Forrest Sheng Bao, Miaoran Li, Renyi Qu, Ge Luo, Erana Wan, Yujia Tang, Weisi Fan, Manveer Singh Tamber, Suleman Kazi, Vivek Sourabh, Mike Qi, Ruixuan Tu, Chenyu Xu, Matthew Gonzales, Ofer Mendelevitch, Amin Ahmad
Vectara, Inc., Palo Alto, CA, Iowa State University, Ames, IA, University of Southern California, Los Angeles, CA, Entropy Technologies, Melbourne, Australia, University of Waterloo, Waterloo, ON, Funix.io, Iowa City, IA, University of Wisconsin, Madison, WI
arXiv (2024)
Factuality Benchmark

📝 Paper Summary

Hallucination detection Summarization evaluation
FaithBench is a human-annotated benchmark focusing on challenging hallucinations in summaries generated by 10 diverse modern LLMs, introducing categories for benign and questionable errors.
Core Problem
Existing hallucination benchmarks rely on outdated LLMs, lack model diversity, and use detectors with low accuracy (often <80%), failing to capture the nuance of modern model errors.
Why it matters:
  • Current benchmarks often test easy hallucinations that automatic systems can already catch, missing the subtle errors modern models make.
  • Leaderboards using only one or two model families (like GPT) bias results, ignoring how different architectures (Gemini, Claude, Llama) hallucinate differently.
  • Binary labels (hallucinated vs. faithful) ignore the subjectivity of 'benign' hallucinations that users might actually value (e.g., added reasoning or external facts).

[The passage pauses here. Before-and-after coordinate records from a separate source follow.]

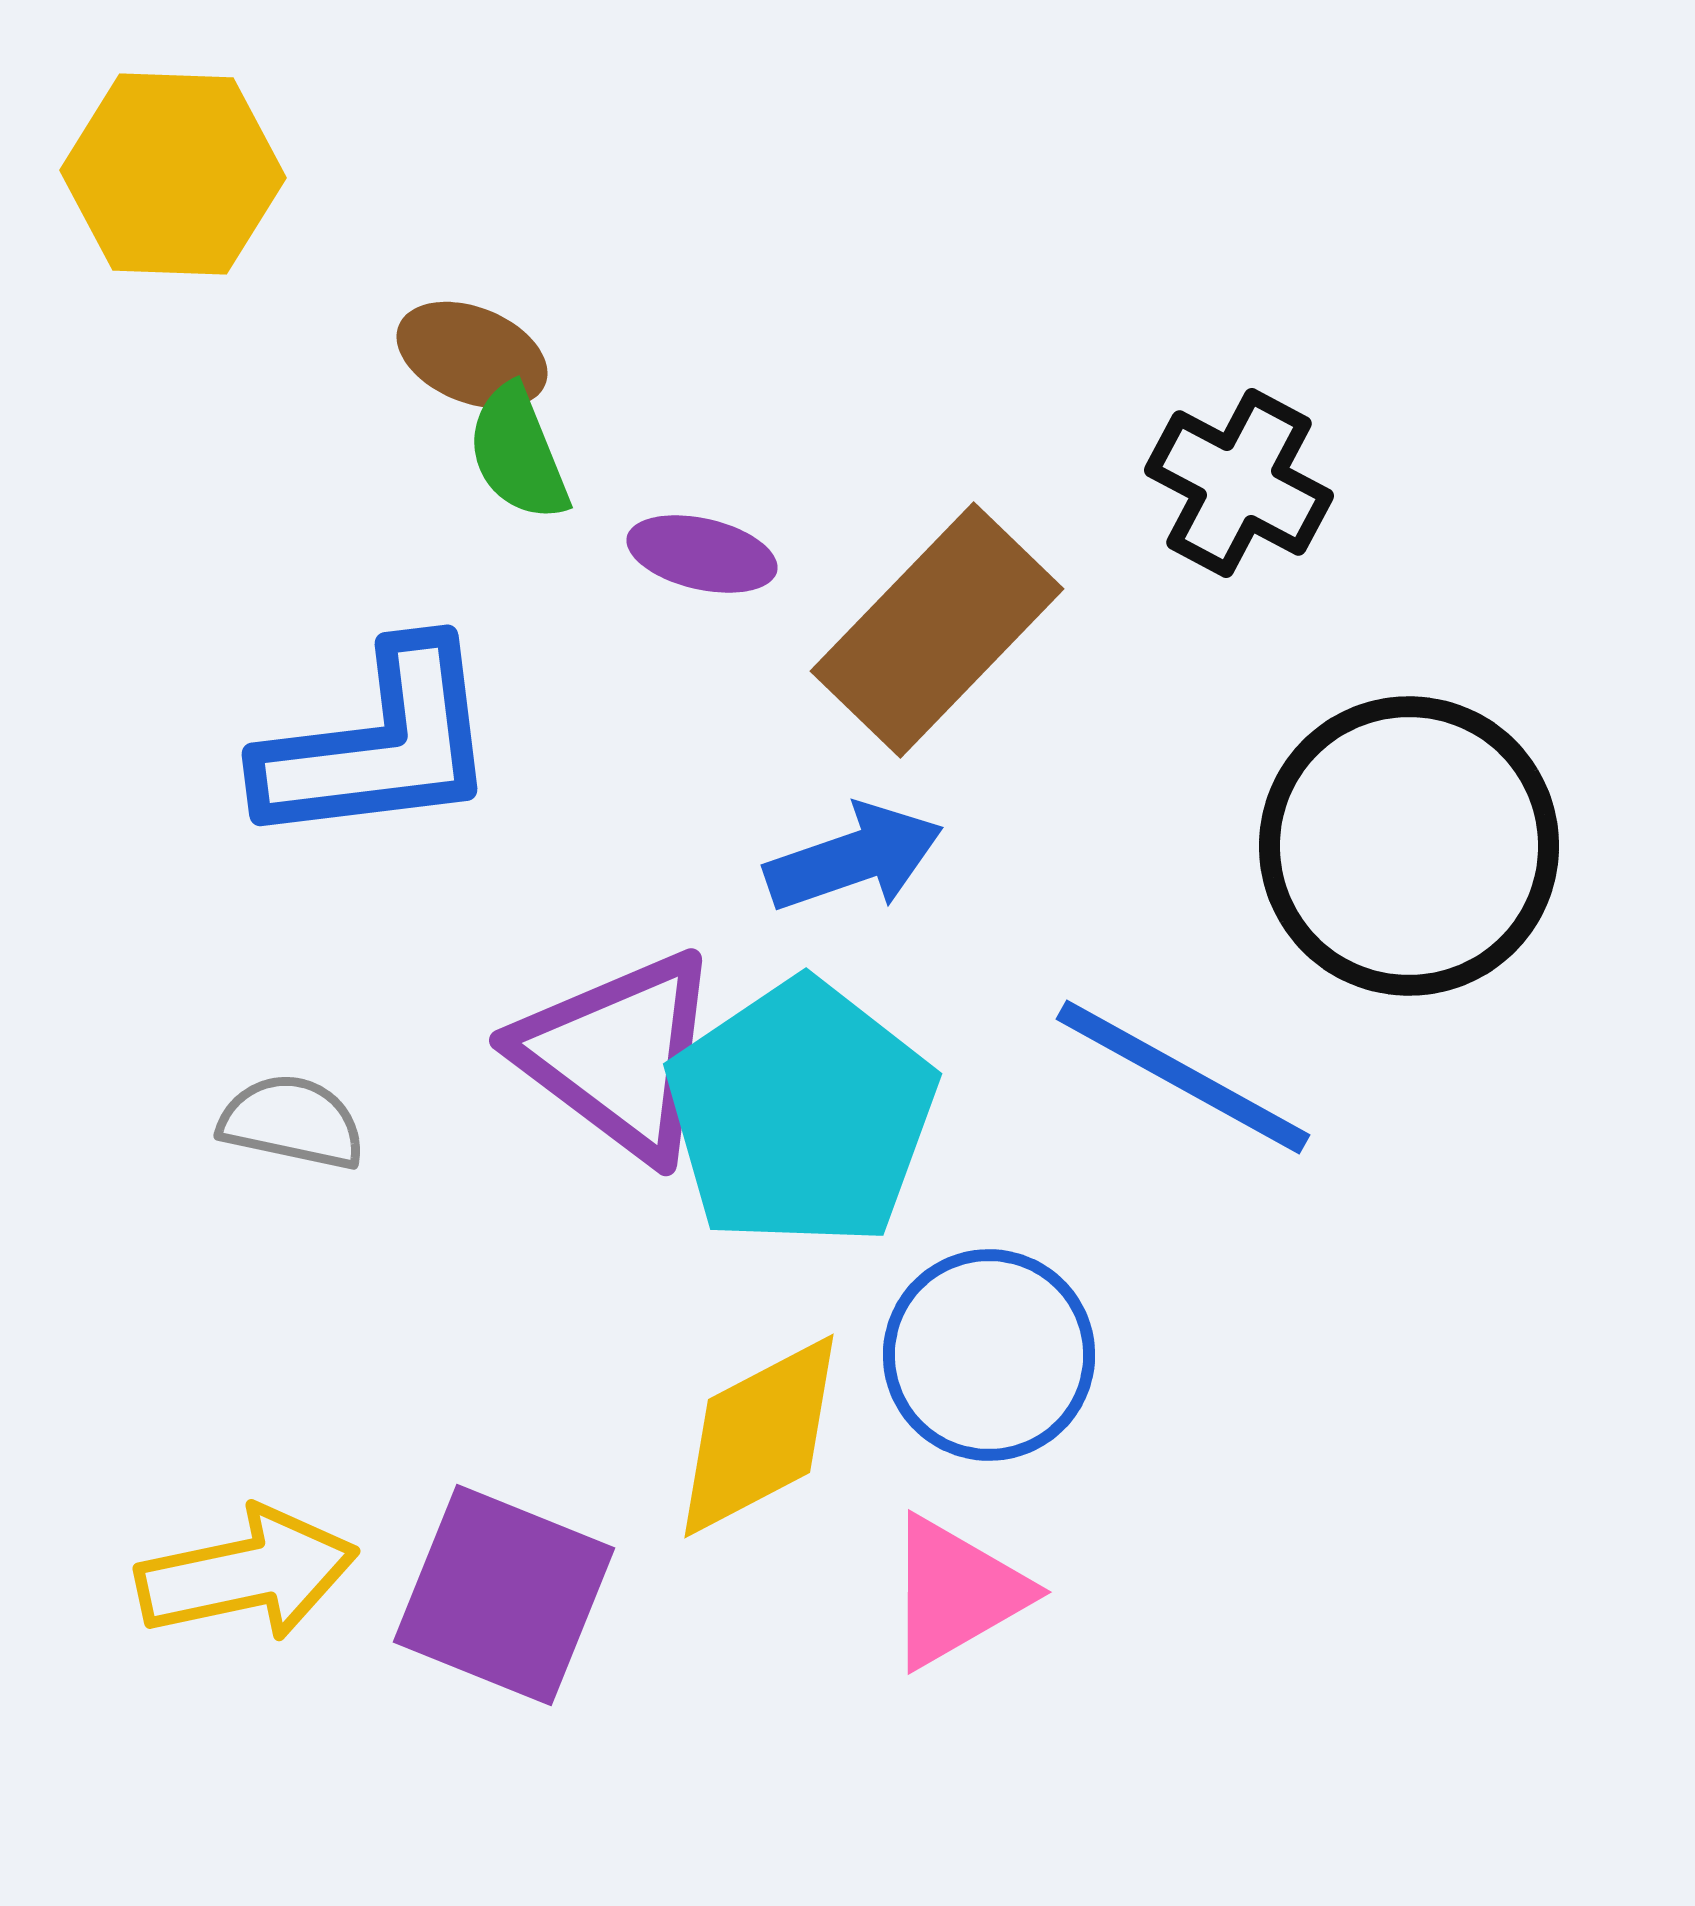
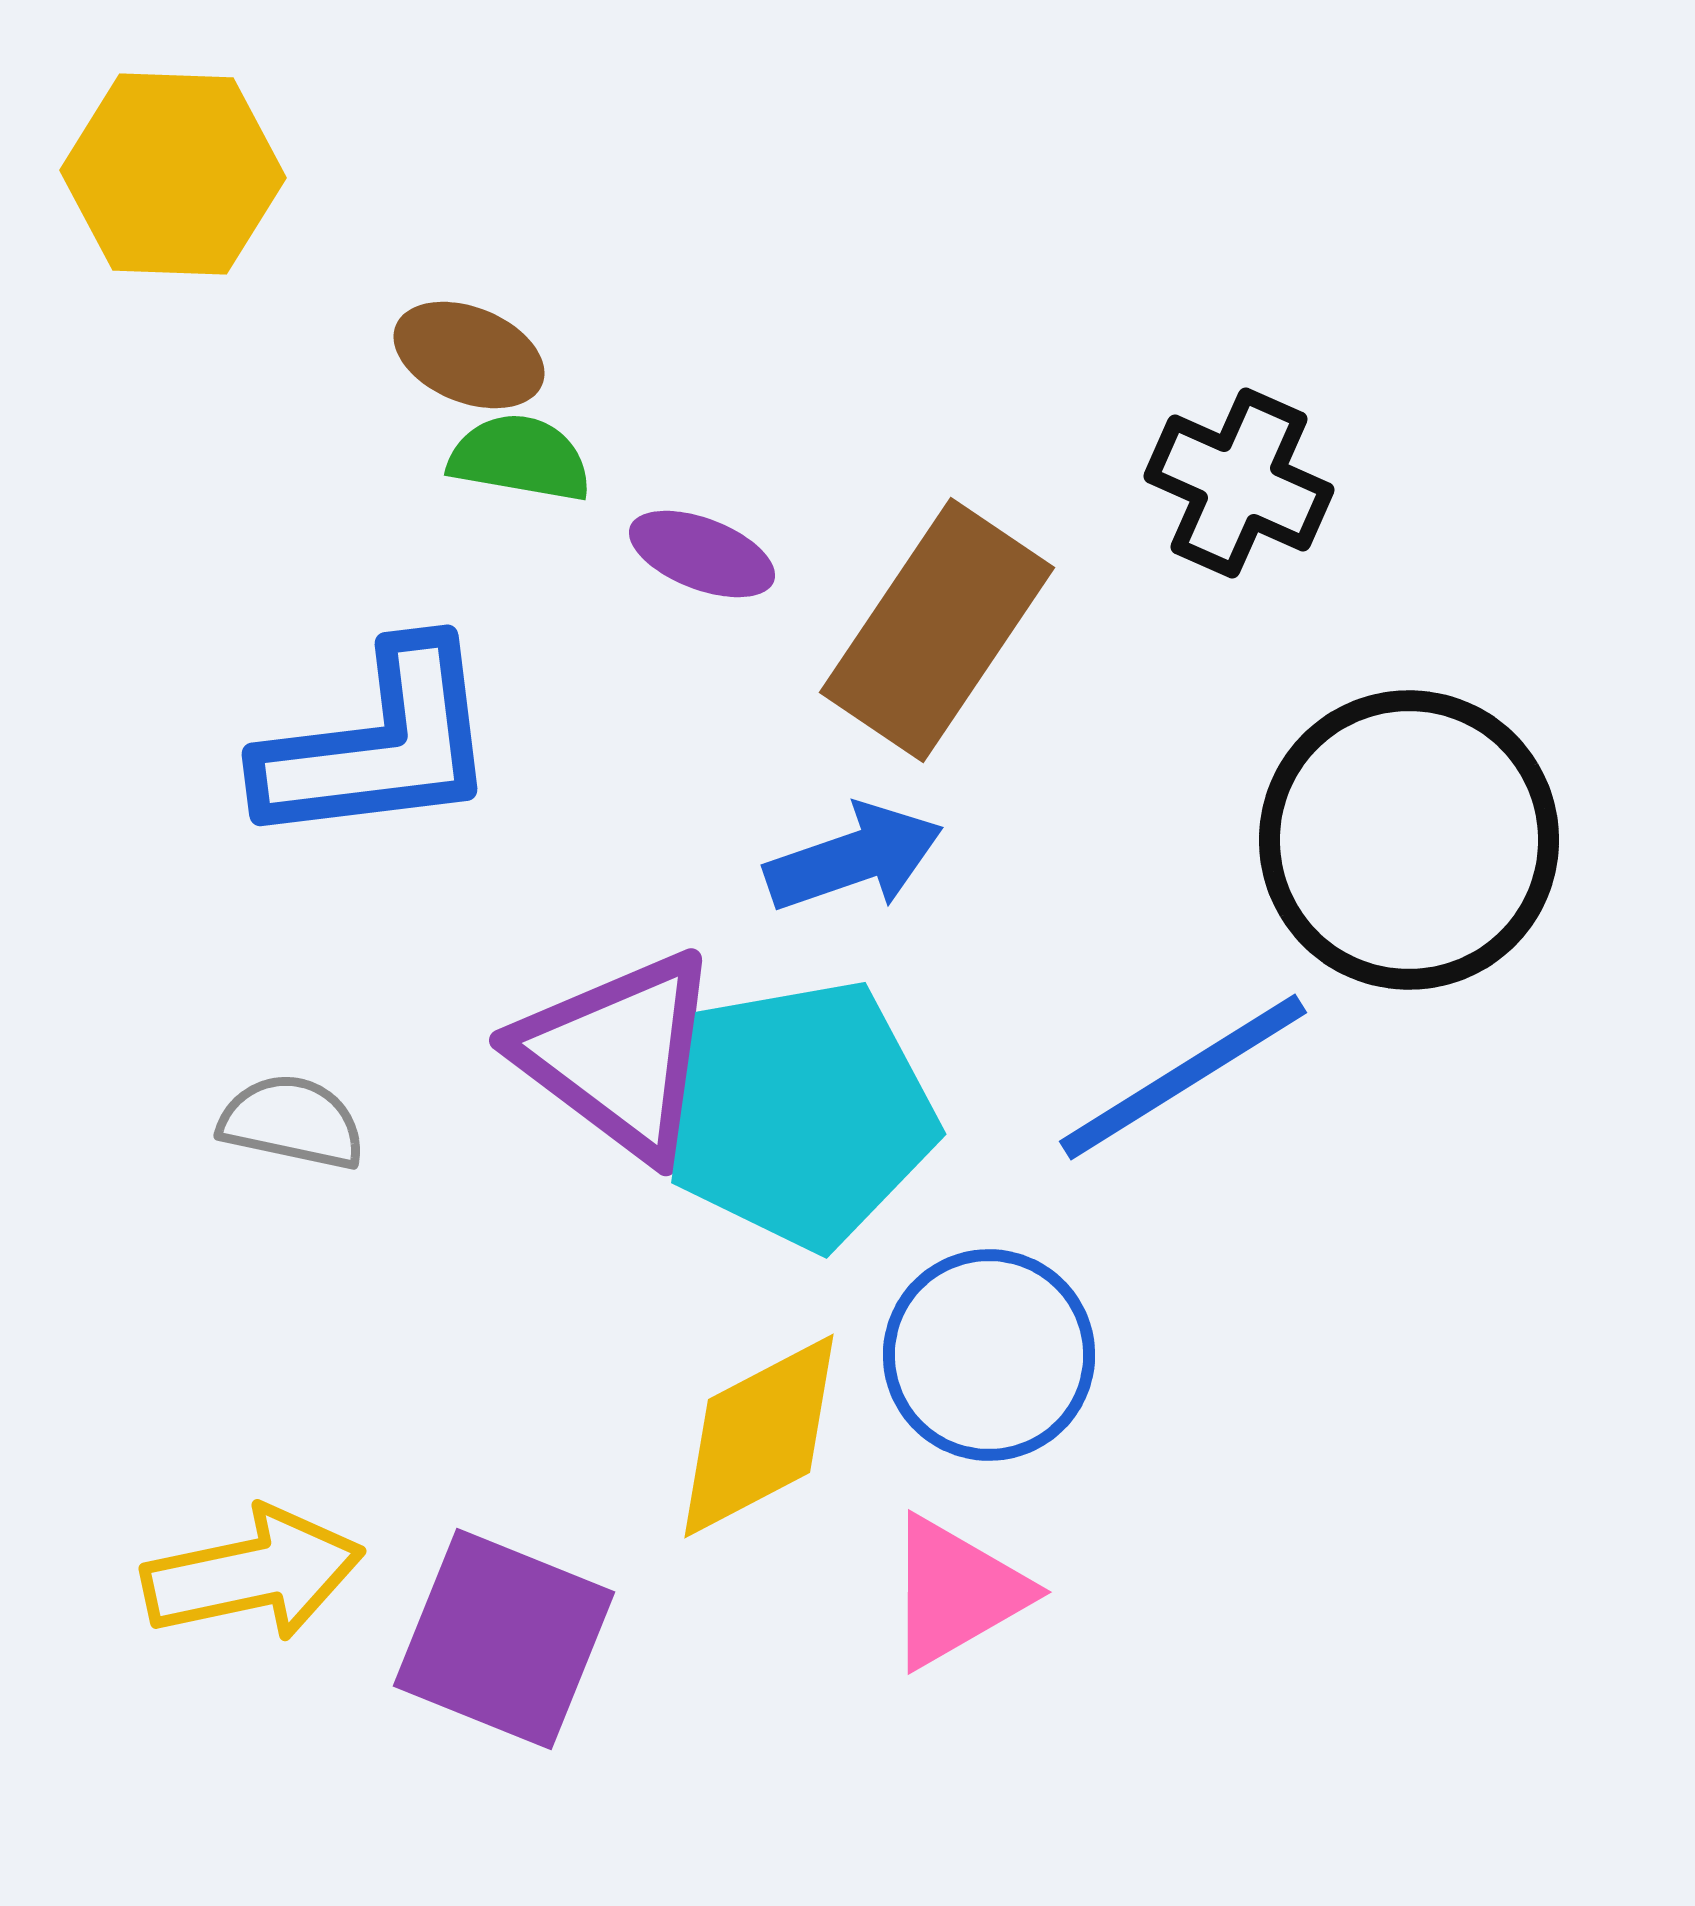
brown ellipse: moved 3 px left
green semicircle: moved 2 px right, 5 px down; rotated 122 degrees clockwise
black cross: rotated 4 degrees counterclockwise
purple ellipse: rotated 8 degrees clockwise
brown rectangle: rotated 10 degrees counterclockwise
black circle: moved 6 px up
blue line: rotated 61 degrees counterclockwise
cyan pentagon: rotated 24 degrees clockwise
yellow arrow: moved 6 px right
purple square: moved 44 px down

Concrete Example: If a passage says 'water has a smell' and the summary says 'water is odorless', this is factually true but unfaithful to the source. Existing benchmarks might flag this inconsistently, whereas FaithBench categorizes it specifically using a granular taxonomy.
Key Novelty
Diverse, Difficult, and Nuanced Hallucination Benchmark
  • Constructs a dataset of 'challenging' samples where popular automated detectors (GPT-4o, HHEM, etc.) disagree, rather than obvious errors.
  • Expands binary labels to a 4-class taxonomy: Consistent, Benign (hallucinated but acceptable), Questionable (subjective), and Unwanted (harmful).

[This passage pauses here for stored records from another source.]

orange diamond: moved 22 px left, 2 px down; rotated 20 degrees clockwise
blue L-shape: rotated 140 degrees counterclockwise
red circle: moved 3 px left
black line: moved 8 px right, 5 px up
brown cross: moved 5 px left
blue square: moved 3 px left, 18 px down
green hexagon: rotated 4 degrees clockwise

  • Includes summaries from 10 distinct modern LLMs across 8 families (GPT, Llama, Gemini, Mistral, Phi, Claude, Command-R, Qwen) to ensure diversity.
Evaluation Highlights
  • State-of-the-art hallucination detectors achieve only ~50-58% balanced accuracy on FaithBench, highlighting the difficulty of these samples.

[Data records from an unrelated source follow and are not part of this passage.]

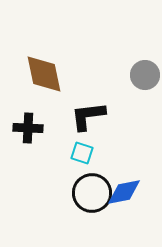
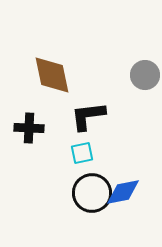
brown diamond: moved 8 px right, 1 px down
black cross: moved 1 px right
cyan square: rotated 30 degrees counterclockwise
blue diamond: moved 1 px left
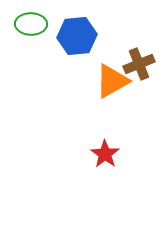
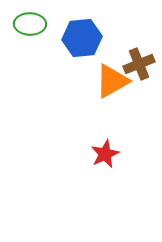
green ellipse: moved 1 px left
blue hexagon: moved 5 px right, 2 px down
red star: rotated 12 degrees clockwise
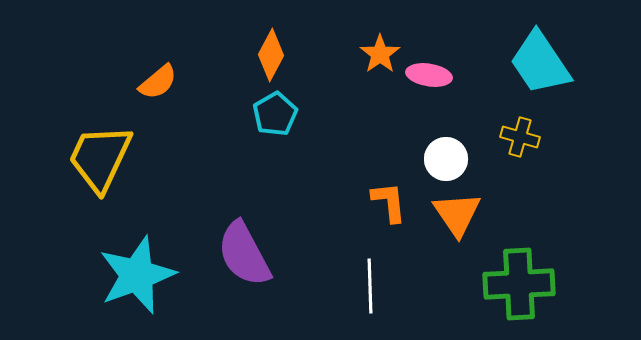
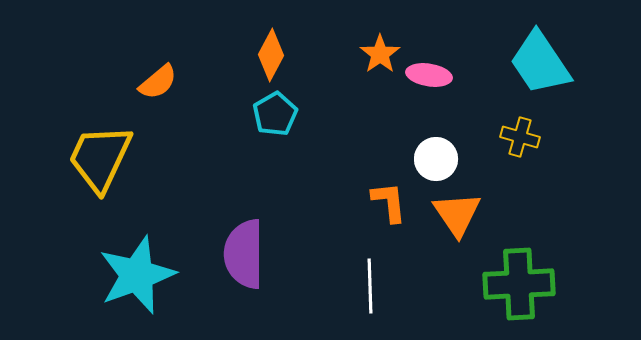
white circle: moved 10 px left
purple semicircle: rotated 28 degrees clockwise
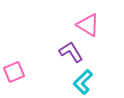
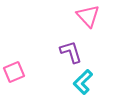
pink triangle: moved 9 px up; rotated 15 degrees clockwise
purple L-shape: rotated 15 degrees clockwise
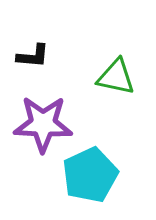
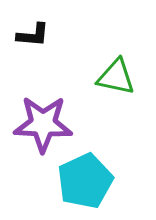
black L-shape: moved 21 px up
cyan pentagon: moved 5 px left, 6 px down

  • GPT-4o produces the fewest hallucinations, followed by GPT-3.5-Turbo and Gemini-1.5-Flash.
  • Claude-3.5-Sonnet produces a significant number (21.31%) of 'benign' hallucinations—content not in the source but acceptable to humans.
Breakthrough Assessment
8/10
Significant contribution by focusing on 'hard' samples where current detectors fail and introducing necessary nuance (benign vs. unwanted) into evaluation. The low detector accuracy proves the benchmark's utility.